El único que conocía la verdad era el capitán de viaje, en el cuarto de la planoforma. El capitán de viaje, con los hombres de los transfixores al lado, llevaba la nave de una compresión a otra, dando saltos frenéticos y vehementes a través del espacio, a veces un año-luz, a veces cien años-luz, adelante, adelante, adelante, adelante, hasta que la nave, guiada por los leves impulsos de la mente del capitán, dejaba atrás los peligros de millones y millones de mundos, salía al espacio normal en el lugar establecido, y se posaba como una pluma en un campo adornado y decorado donde los pasajeros podían bajar y alejarse como si no hubieran hecho otra cosa que pasar una tarde en una vieja casona, a orillas de un río.

II. LA LÁMINA PERDIDA

Magno Taliano les hizo una seña a los hombres que operaban los transfixores. El capitán de puerto se inclinó obsequiosamente a la entrada del cuarto de la planoforma. Taliano lo miró seriamente, pero con mucho afecto. Mostrando una cortesía formal y austera, le preguntó:

—Señor y colega, ¿está todo listo para el efecto jonasoidal?

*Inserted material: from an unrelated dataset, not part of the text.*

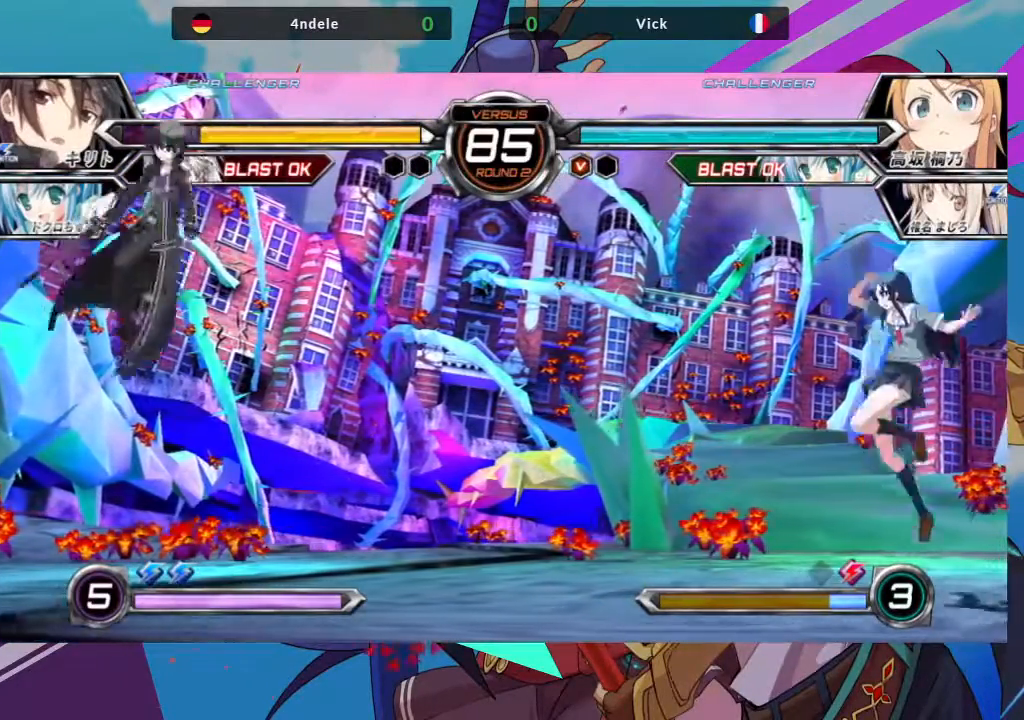
{"dt_ms": 500, "buttons": [], "left_stick": "right", "events": [[200, "left_stick", "down-left"], [317, "left_stick", "right"], [350, "SQUARE", "down"], [417, "SQUARE", "up"]]}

El capitán de puerto se inclinó aún más formalmente.

—Todo listo, señor.

—¿Las láminas en su sitio?

—Las láminas en su sitio.

—¿Los pasajeros seguros?

—Los pasajeros seguros, numerados, contentos y dispuestos, señor.

Entonces llegó la preguntá final y más seria.

—¿Los transfixores están ya preparados y listos para el combate?

—Listos para el combate, señor.

El capitán de viaje se retiró. Magno Taliano les sonrió a los operadores. Todos pensaron lo mismo:

¿Cómo un hombre tan notable ha estado casado tantos años con una bruja como Dolores Oh? ¿Cómo ese espanto, ese horror pudo haber sido una belleza? ¿Cómo esa bestia pudo haber sido mujer, especialmente la divina y encantadora Dolores Oh cuya imagen todavía vemos en tri-di de vez en cuando?

No obstante, Magno Taliano era una persona agradable, a pesar de llevar tanto tiempo casado con Dolores Oh. La soledad y la avidez de Dolores podían consumir a un hombre, como una pesadilla, pero las fuerzas de Magno Taliano eran más que suficientes para los dos.

¿No era él el capitán de la mayor de las naves que navegaban entre los astros?

Mientras los operadores lo saludaban aún, sonriendo, la mano derecha de Taliano bajó la dorada palanca ceremonial. Sólo este instrumento era mecánico. Todos los otros controles de la nave, desde hacía ya mucho tiempo, eran telepáticos o electrónicos.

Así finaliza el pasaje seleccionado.